General hydrophobicity

Eisenberg Consensus (1984) — Normalized consensus from five experimental measurements. We recommend this as the default.
Fauchere-Pliska (1983) — Based on octanol-water partition coefficients.
Tanford (1962) — One of the earliest scales, derived from solubility measurements.
Rose (1985) — Based on amino acid accessible surface areas.

Transmembrane prediction

Janin (1979) — Calculated from burial frequencies in protein structures.
Chothia (1976) — Derived from accessible surface area in globular proteins.
Guy (1985) — Optimized for membrane protein analysis.
Miyazawa-Jernigen (1985) — Based on inter-residue contact potentials.
Rao-Argos (1986) — Designed for transmembrane helix detection.

Epitope and antigenicity prediction

Hopp-Woods (1981) — Predicts antigenic determinants. Uses inverted convention (positive = hydrophilic).
Welling Antigenicity (1985) — Based on amino acid frequencies in antigenic regions.
Parker HPLC (1986) — Derived from HPLC retention times.

HPLC retention scales

Useful for predicting peptide behavior in reversed-phase chromatography:

Wilson HPLC (1981) — Reversed-phase retention.
Meek HPLC pH 2.1 (1980) — Retention at acidic pH.
Cowan-Whittaker pH 3.4 (1990) — Retention at moderately acidic pH.
Cowan-Whittaker pH 7.5 (1990) — Retention at physiological pH.

Specialized scales

Wolfenden (1981) — Water-to-vapor phase transfer energies.
Abraham-Leo (1987) — Solute partition coefficients.
Roseman (1988) — Chromatographic measurements on hydrophobic matrices.
Bull-Breese (1974) — Surface tension increment values.
Black-Mould (1991) — Empirically optimized scale.
OMH Sweet-Eisenberg — Optimal matching hydrophobicity.
Aboderin (1971) — Early scale based on partition behavior.
Manavalan-Ponnuswamy (1978) — Derived from surrounding residue compositions.

Settings

Sliding window: The number of residues averaged at each position.
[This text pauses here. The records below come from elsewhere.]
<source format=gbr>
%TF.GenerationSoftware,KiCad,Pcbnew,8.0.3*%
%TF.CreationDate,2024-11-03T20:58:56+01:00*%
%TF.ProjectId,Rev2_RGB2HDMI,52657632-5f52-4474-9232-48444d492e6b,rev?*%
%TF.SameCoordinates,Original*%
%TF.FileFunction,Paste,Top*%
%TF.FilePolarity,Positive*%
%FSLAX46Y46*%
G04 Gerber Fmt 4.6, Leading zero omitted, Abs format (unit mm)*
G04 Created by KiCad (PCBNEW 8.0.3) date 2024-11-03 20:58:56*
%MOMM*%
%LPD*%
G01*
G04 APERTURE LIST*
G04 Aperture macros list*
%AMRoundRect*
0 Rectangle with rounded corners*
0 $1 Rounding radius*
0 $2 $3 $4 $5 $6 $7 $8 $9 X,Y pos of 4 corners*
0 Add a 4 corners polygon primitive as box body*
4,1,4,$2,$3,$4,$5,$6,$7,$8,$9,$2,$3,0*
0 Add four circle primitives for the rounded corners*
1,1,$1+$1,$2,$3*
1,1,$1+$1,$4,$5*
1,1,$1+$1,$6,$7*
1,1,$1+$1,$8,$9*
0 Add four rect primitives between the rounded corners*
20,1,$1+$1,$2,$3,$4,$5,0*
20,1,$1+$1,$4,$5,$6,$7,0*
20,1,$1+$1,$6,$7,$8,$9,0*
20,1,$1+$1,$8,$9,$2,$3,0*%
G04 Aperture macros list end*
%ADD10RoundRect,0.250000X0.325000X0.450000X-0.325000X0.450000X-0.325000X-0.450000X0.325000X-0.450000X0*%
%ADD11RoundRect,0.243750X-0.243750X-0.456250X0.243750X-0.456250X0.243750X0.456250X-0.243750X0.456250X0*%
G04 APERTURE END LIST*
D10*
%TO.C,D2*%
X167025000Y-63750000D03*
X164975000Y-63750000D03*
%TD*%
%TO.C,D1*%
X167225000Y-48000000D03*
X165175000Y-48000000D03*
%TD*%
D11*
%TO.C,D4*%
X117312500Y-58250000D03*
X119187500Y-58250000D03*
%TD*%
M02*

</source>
Use 9 for surface region analysis and epitope prediction. Use 19 for transmembrane helix prediction, as this matches typical helix length spanning a lipid bilayer.
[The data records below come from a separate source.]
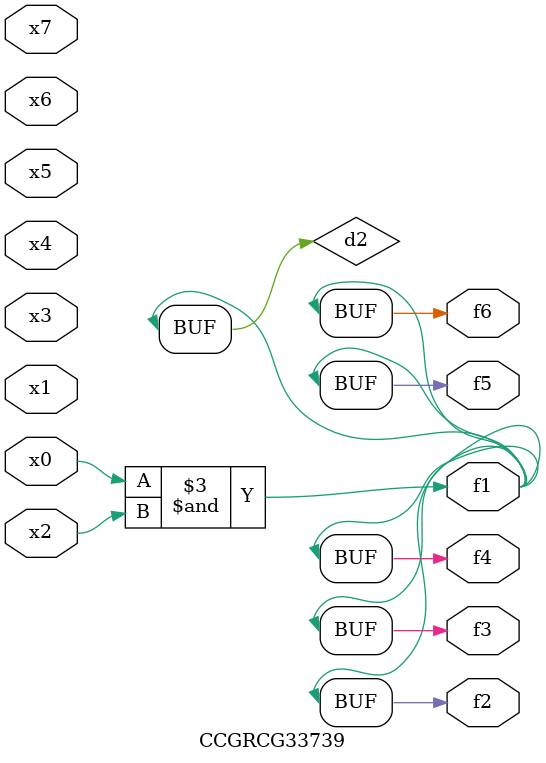
<source format=v>
module CCGRCG33739(
	input x0, x1, x2, x3, x4, x5, x6, x7,
	output f1, f2, f3, f4, f5, f6
);

	wire d1, d2;

	nor (d1, x3, x6);
	and (d2, x0, x2);
	assign f1 = d2;
	assign f2 = d2;
	assign f3 = d2;
	assign f4 = d2;
	assign f5 = d2;
	assign f6 = d2;
endmodule

</source>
Hydrophobicity scale: Select based on your analysis goal. We recommend Eisenberg for general analysis, Hopp-Woods for epitope prediction, and Janin or Rao-Argos for transmembrane prediction.

Understanding the results

The interactive chart displays hydrophobicity values along the sequence length. Hover over any point to see the exact position, residue, and calculated value.

For standard scales

Positive values indicate hydrophobic regions likely to be buried in the protein core or embedded in membranes. Extended peaks above +1.6 with window size 19 suggest potential transmembrane helices.

Negative values indicate hydrophilic regions typically found on protein surfaces or in aqueous environments.

For inverted scales (Hopp-Woods, Welling)

Hopp-Woods and Welling use inverted conventions where positive values indicate hydrophilic residues. For these scales, peaks indicate surface-exposed, potentially antigenic regions suitable for antibody binding.

Exporting data

Download results as CSV for quantitative analysis or PNG for publication figures. The CSV includes position, residue identity, and hydrophobicity value for each data point.

Scale selection guide

Application	Recommended scales
Transmembrane prediction	`Eisenberg`, `Janin`, `Guy`, `Rao-Argos`
Epitope prediction	`Hopp-Woods`, `Welling`, `Parker`
General analysis	`Eisenberg`, `Fauchere-Pliska`
Peptide chromatography	`Wilson`, `Meek`, `Cowan-Whittaker`

Limitations

Hydrophobicity plots assume that local sequence determines local properties. They cannot account for three-dimensional structure effects, long-range interactions, or post-translational modifications.

For dedicated transmembrane topology prediction, specialized tools like TMHMM or Phobius typically achieve higher accuracy by incorporating evolutionary profiles and topology grammar rules.